A guardian watches another agent and can veto it. That is the one-line version. Gartner projects the category will hold 10 to 15% of the agentic market by 2030 [7]. Products shipping today are narrow, which is fine. Prompt-injection guardrails. Output-schema validators. Policy-check agents that refuse disallowed tool combinations. Evaluate one by asking what happens when the guardian gets it wrong. A guardian with only false positives is an annoyance. A guardian with only false negatives is a liability. The procurement question buyers forget to ask, every time. -
How does agentic AI relate to MCP and RAG?

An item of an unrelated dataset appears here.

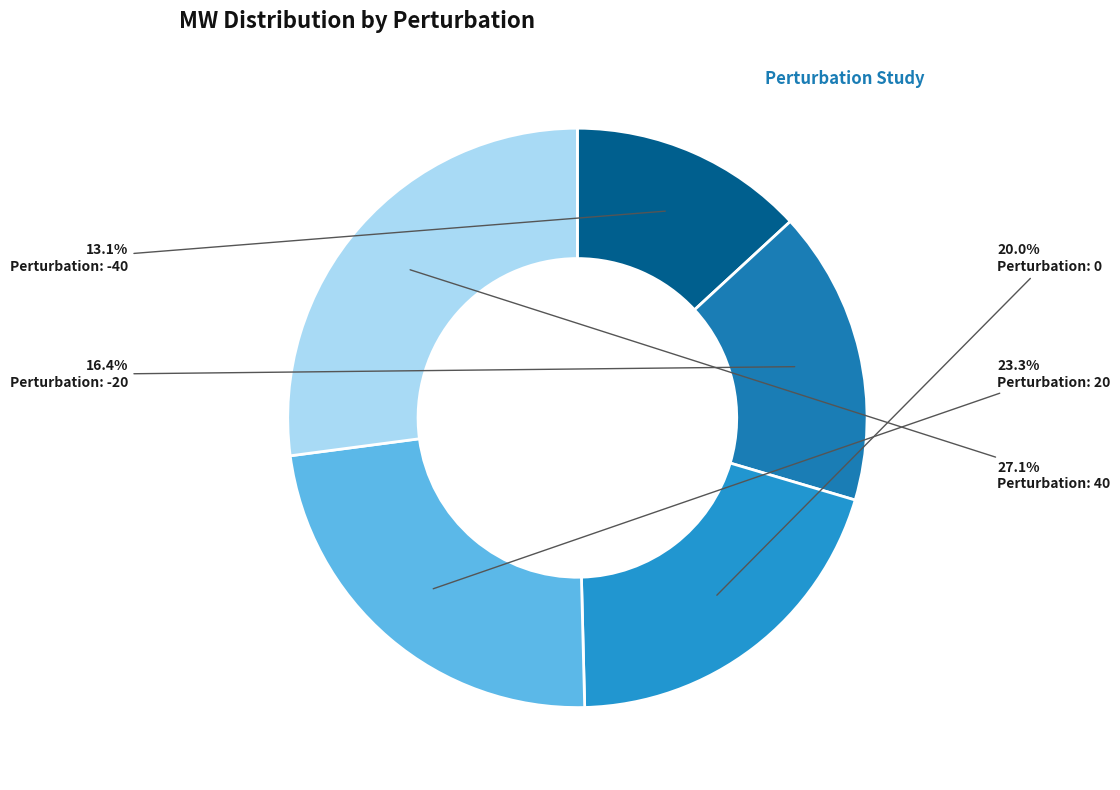

How many slices are in this pie chart?

5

Three layers of the same stack, not competitors. MCP is the wire protocol an agent uses to call tools and fetch context: the plumbing. See our MCP pillar. RAG is a retrieval pattern for grounding a model in a document corpus. Agentic RAG places that retrieval inside a planning loop so the agent decides what to fetch next — see the agentic RAG glossary entry. Most production systems we review run all three. An agent on top. MCP underneath. RAG as one of several tools the agent can reach for. The part that surprises first-time buyers: the architecture converges within a year of serious deployment. Implementation trade-offs live in our MCP vs RAG comparison.